The claimant, a teacher and Head of English, suffers from cystic fibrosis, a fact of which the Council was aware. Following a change of head teacher the claimant's work load increased and the claimant suffered stress which, in turn, exacerbated his cystic fibrosis. He showed a class of 15 and 16-year-olds the 18-rated film 'Halloween' and was then suspended and dismissed for gross misconduct. The tribunal considered medical evidence during the course of the hearing. The evidence which was available to the Council at the time of the dismissal did not suggest a link between the claimant's misconduct and his disability. However, medical evidence available by the time of the tribunal hearing demonstrated otherwise. Although the tribunal dismissed the claimant's unfair dismissal complaint it upheld claims of discrimination arising from disability, including in relation to the dismissal taking account of the later medical evidence.

The Council appealed, and when the Employment Appeal Tribunal (EAT) dismissed the appeal, it appealed again to the Court of Appeal. The Court of Appeal held that two issues had to be considered. The first was whether the Council had treated the claimant unfavourably because of an (identified) "something", and the second was whether that "something" arose in consequence of the claimant's disability. The relevant "something" was the dismissal of the claimant because he showed the film. The tribunal had found that the claimant showed the film as a result of the exceptionally high stress he was subject to, which arose from the effect of his disability when new and increased demands were made of him at work.

The Court held that it was clear that the reason for dismissal was misconduct (in other words the showing of the film), and that, based on the evidence before the tribunal, the misconduct arose in consequence of the claimant's disability. It concluded, along with the EAT, that Section 15 of the Equality Act 2010 (which deals with discrimination arising from disability) did not require the tribunal to decide whether the Council knew that there was a link between the misconduct and disability. Knowledge is only relevant to whether the employer knows that the employee is disabled at all.
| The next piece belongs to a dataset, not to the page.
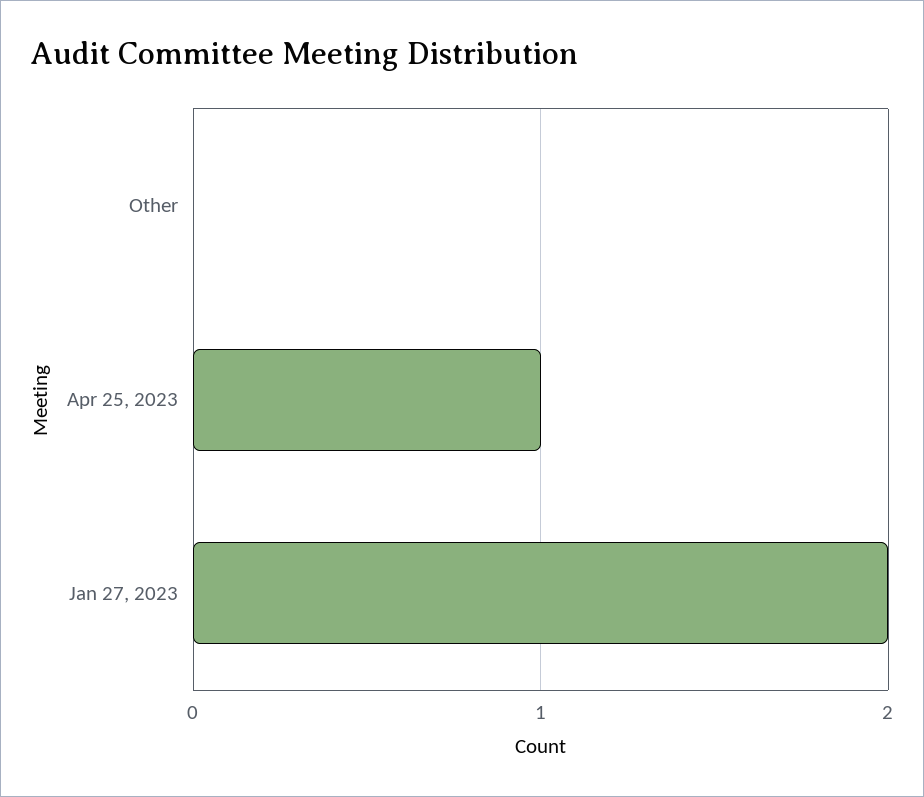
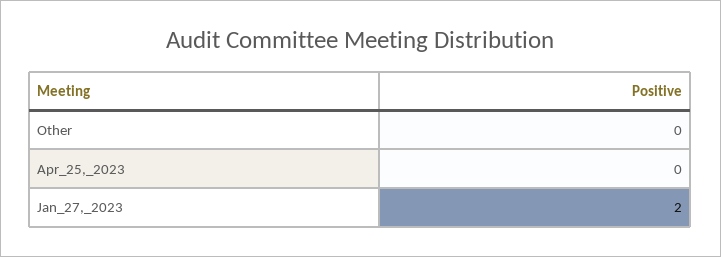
Apr 25, 2023: 1 -> 0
Emma Burrows, employment partner at Trowers & Hamlins said:

"The decision in Grosset places a high onus on employers to investigate the reasons behind the behaviour of an employee who they know is disabled. Here the employer was found to be guilty of discrimination arising from disability even when it had concluded, on the basis of the available evidence, that the reason for which it dismissed the disabled employee was not caused by their disability.

When it comes to claims for discrimination arising from disability, an employer will only escape liability if it did not know, and could not reasonably have been expected to know, that the employee had a disability, save for arguing that the employee is not disabled at all. The fact that the employer does not know that the disability produced a certain consequence will be irrelevant."